One positive aspect of Texas appointing a “Rehabilitator” for NPS and its sister insurance companies is the emergence of a single authority over the NPS empire, a godfather so to speak. Rather, a Godmother.

Funeral directors have been chasing legislators, regulators, government officials, and judges for help. This is quite understandable when your entire preneed program was with NPS. However, the Agreed Order Appointing Rehabilitator and Permanent Injunction (“Agreed Order”) will stay all lawsuits like that brought by the Broussard’s Mortuary, a long established Texas company. 

The Agreed Order could also bring much needed focus for groups like the “Consumers Funeral Assurance”, a Missouri outfit that is soliciting support from former NPS providers. (Have you spoken with Josh about the similarities in your names? )
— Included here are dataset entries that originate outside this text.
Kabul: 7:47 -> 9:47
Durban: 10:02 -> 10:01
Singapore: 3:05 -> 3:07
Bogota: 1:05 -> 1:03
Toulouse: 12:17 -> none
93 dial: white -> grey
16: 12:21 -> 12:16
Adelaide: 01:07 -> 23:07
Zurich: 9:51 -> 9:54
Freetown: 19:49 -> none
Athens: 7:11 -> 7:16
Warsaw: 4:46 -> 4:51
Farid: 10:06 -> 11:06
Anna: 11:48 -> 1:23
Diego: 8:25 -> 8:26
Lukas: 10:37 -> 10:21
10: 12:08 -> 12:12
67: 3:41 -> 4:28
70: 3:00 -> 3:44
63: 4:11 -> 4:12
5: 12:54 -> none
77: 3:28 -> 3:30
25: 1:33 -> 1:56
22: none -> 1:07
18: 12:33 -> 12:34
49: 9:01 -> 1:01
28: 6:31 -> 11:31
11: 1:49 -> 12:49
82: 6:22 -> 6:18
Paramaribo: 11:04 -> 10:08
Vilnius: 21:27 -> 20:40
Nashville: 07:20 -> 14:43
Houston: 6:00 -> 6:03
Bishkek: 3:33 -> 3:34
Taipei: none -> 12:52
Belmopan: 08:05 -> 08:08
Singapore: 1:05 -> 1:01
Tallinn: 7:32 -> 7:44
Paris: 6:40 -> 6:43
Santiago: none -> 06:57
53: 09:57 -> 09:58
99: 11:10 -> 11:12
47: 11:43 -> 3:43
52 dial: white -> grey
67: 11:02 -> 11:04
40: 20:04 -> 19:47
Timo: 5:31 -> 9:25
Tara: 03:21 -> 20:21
One valid grievance funeral directors have with the regulators’ current status quo is the payment of claims based on the contract’s sales price.   For NPS contracts sold within the past few years, the contract face does not represent much of a hardship. It will be quite a different story for the twelve year-old contract.   Now we can appreciate why NPS was offering those Triad casket coupons.  

Rather than pursue geese like the “formation of a quasi-state agency that will assist with the payment of claims”, funeral homes (or the entities that form to represent them) should channel their energies and resources towards the inclusion of their issues in the plan of rehabilitation required by Texas law.   (See ¶2.11 of the Agreed Order.) 

While funeral directors may be tempted to seek an appointment with Ms. Garrett, they would be better served by briefing the issues for her consideration. Funeral directors should be objective and honest in how they present their issues. Ms. Garrett will be taking possession of all NPS records, and ostensibly, will discover which funeral homes received loans or special commission payments. The emperor has no clothes.  

It would also be advisable to tone down the rhetoric. Regulators are probably beginning to appreciate their responsibilities for the NPS failure, but are the funeral directors?